▸ BRIEF: Pick every line out of the entries below that holds the string "Right", and report them.
□ □ □ □
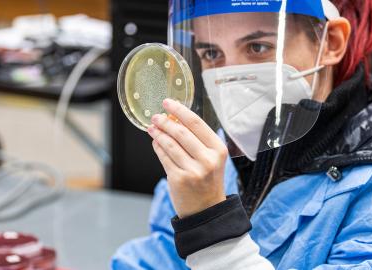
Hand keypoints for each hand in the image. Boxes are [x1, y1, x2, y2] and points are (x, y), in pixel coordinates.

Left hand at [148, 99, 227, 217]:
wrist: (207, 210)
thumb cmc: (208, 181)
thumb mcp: (211, 159)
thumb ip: (197, 140)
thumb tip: (174, 119)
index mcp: (218, 150)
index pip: (197, 123)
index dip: (180, 110)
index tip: (168, 103)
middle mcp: (208, 159)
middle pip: (181, 132)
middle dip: (165, 121)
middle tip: (156, 116)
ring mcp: (193, 170)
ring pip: (170, 144)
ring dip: (158, 133)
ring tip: (152, 127)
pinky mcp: (179, 179)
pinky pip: (164, 157)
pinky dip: (157, 147)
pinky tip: (155, 142)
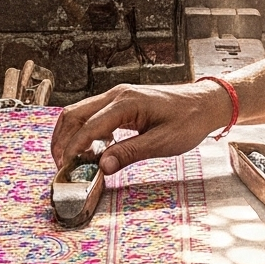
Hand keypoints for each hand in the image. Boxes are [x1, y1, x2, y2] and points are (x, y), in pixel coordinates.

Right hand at [50, 79, 229, 176]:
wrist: (205, 104)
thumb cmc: (188, 120)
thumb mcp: (162, 142)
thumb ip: (130, 153)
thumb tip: (102, 167)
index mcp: (126, 103)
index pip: (89, 127)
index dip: (73, 149)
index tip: (64, 168)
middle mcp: (117, 95)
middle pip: (75, 114)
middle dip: (62, 140)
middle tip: (59, 166)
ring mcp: (117, 97)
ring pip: (80, 113)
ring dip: (69, 135)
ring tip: (67, 160)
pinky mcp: (121, 103)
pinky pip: (93, 115)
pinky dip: (83, 131)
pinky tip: (87, 150)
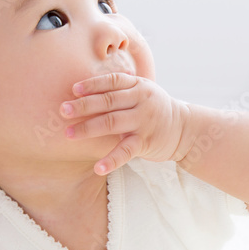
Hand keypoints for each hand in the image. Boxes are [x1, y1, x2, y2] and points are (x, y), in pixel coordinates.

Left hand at [61, 73, 190, 174]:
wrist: (186, 128)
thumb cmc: (154, 109)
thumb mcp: (142, 92)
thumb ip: (119, 90)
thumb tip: (82, 92)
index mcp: (138, 86)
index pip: (112, 82)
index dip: (92, 85)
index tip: (73, 90)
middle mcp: (141, 101)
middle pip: (108, 101)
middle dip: (83, 106)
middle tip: (62, 110)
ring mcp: (144, 121)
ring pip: (113, 123)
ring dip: (89, 129)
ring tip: (69, 134)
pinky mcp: (147, 142)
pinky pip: (126, 151)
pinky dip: (112, 160)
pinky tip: (98, 167)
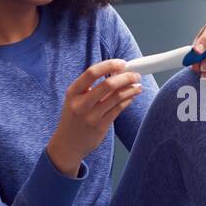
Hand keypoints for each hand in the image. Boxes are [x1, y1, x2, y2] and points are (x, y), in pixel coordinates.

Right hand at [46, 59, 142, 175]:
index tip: (122, 63)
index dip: (109, 65)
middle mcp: (81, 104)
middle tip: (135, 74)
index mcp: (73, 92)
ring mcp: (91, 116)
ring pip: (117, 97)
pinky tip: (132, 96)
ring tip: (138, 85)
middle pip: (108, 85)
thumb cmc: (74, 117)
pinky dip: (128, 100)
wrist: (68, 143)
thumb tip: (116, 71)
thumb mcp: (75, 99)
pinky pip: (118, 109)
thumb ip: (92, 86)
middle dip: (126, 77)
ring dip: (131, 89)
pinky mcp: (101, 126)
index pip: (92, 73)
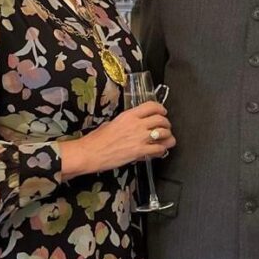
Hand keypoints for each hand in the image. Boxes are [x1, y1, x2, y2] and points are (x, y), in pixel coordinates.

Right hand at [59, 101, 175, 178]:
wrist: (90, 153)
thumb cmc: (96, 140)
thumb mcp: (110, 124)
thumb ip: (124, 123)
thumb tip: (130, 125)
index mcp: (128, 115)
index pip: (151, 106)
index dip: (160, 109)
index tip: (162, 112)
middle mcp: (136, 124)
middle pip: (161, 119)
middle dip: (166, 123)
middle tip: (165, 127)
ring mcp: (139, 138)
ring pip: (164, 133)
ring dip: (168, 136)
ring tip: (166, 139)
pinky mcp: (140, 151)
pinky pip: (159, 149)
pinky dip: (162, 150)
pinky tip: (159, 151)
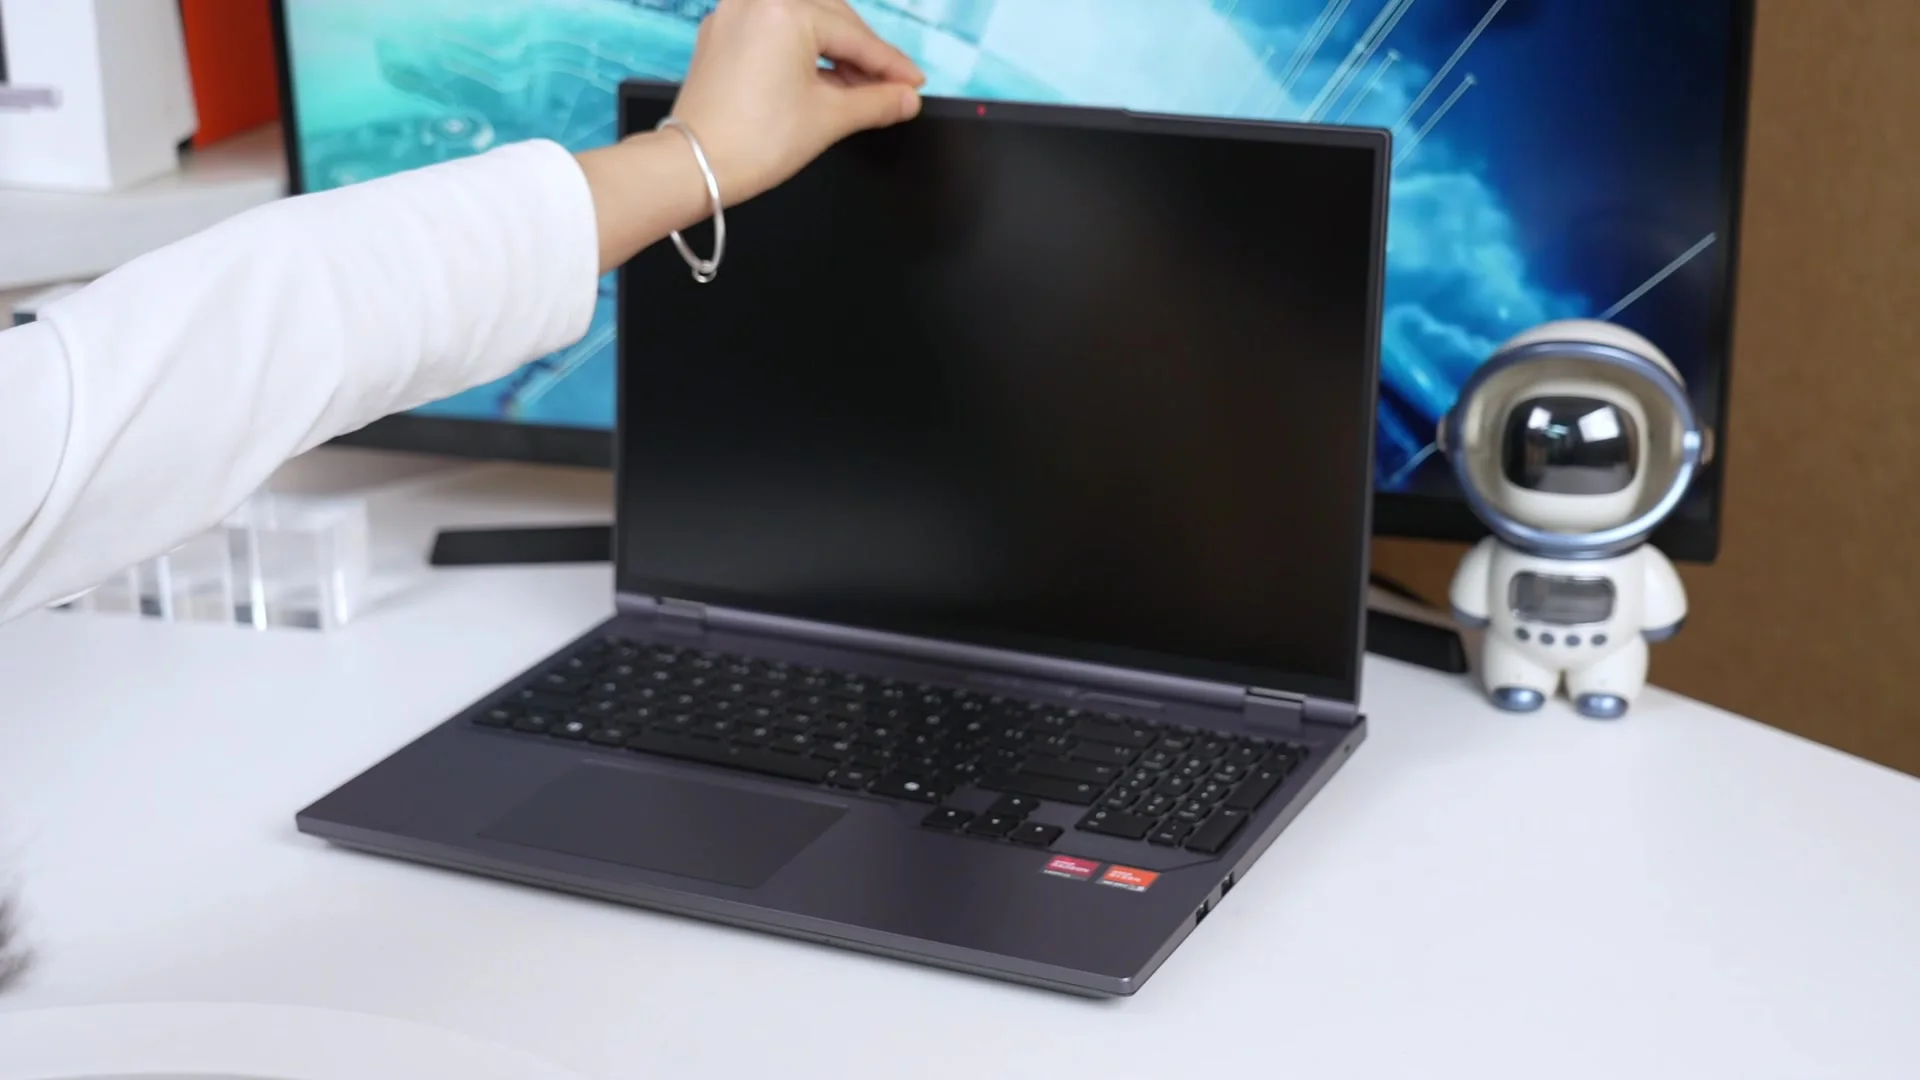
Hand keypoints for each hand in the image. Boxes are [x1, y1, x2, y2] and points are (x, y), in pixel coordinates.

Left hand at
□ □ □ □
▸ ANSWER TO THE PROBLEM:
Right hand at [50, 79, 229, 176]:
Right hand at [46, 59, 142, 175]:
Right hand at [59, 101, 175, 178]:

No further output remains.